Wolfgang Beltracchi, 2018
Visite dans le café de nuit
Handschrift: Vincent van Gogh
Öl auf Leinwand, 92 x 77  cm

»Die Trennung von Herz und Geschlecht führt in der zweiten Hälfte des 19. Jahrhunderts zu einem hygienischen Diskurs über die körperliche Liebe. Das patristische Register, das ein pathetisches, eines des Leidens und Erleidens und auch eines des Kampfes ist, weicht einem modernen Register, das eine Nachfolgeformation der antiken Selbstsorge, der cura sui, darstellt.
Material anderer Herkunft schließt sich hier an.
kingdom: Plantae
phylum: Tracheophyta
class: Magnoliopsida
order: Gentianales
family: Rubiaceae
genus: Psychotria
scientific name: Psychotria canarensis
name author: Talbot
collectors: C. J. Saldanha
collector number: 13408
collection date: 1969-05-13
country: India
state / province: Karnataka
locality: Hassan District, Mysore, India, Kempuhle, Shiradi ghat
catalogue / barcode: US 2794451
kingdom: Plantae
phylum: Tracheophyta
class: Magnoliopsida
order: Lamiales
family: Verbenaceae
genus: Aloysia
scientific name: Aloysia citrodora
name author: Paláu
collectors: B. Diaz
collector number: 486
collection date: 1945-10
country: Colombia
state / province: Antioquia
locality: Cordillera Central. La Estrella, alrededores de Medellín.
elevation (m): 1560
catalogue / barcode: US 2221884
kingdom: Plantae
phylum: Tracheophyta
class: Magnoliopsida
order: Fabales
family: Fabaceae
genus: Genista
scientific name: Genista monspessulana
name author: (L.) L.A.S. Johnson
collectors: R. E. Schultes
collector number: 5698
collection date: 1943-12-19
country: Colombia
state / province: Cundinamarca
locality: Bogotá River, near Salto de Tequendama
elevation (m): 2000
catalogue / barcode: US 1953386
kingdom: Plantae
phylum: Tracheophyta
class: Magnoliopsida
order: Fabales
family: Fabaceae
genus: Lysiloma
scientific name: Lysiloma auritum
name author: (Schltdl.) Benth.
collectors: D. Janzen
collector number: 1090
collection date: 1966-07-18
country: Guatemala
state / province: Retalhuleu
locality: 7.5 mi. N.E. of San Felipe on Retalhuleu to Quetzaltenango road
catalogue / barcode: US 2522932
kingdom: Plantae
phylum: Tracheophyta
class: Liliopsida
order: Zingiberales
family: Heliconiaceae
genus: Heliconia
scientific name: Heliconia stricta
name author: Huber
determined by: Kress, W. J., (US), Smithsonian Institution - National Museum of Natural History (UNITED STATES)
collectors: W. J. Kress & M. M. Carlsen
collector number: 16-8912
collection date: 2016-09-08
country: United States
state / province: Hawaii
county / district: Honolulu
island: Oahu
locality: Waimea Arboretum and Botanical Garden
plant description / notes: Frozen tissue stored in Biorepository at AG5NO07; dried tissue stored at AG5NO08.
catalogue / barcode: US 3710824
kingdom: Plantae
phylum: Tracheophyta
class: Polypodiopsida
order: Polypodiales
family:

In ihr geht es nicht darum, die Sexualität loszuwerden oder zu sublimieren, sondern sie zu verwalten. Nicht Versuchung und Kampf, sondern Disziplin ist gefragt. Begehren hat mit Liebe nichts zu tun; unabhängig vom Objekt wird es als Funktion des männlichen Körpers betrachtet. Das Bordell ist der Ort dieser Hygiene.«

Professor Barbara Vinken, Ludwig-Maximilians-Universität, München

Die nüchterne Bordellszene gemahnt an die geradezu staatstragende Rolle der Prostitution im 19. Jahrhundert. 1802 wurde sie vom französischen Staat legalisiert. Jenseits von Klischees des Begehrens hatte die Kunst jene Rolle aber nicht in den Blick genommen. Gauguin, der 1888 bei van Gogh in Arles lebte, sitzt im kargen Salon und mustert eine Prostituierte – damit entsteht zugleich ein Porträt des Künstlers, das sonst im OEuvre van Goghs fehlt. Das Bordell war für van Gogh eine bedeutende Institution. 1888 äußerte er sich allerdings durchaus pragmatisch über die Sexualität. Es galt, sie als einen Bereich des Lebens zu verwalten. Der Staat hatte ganz ähnlich gedacht.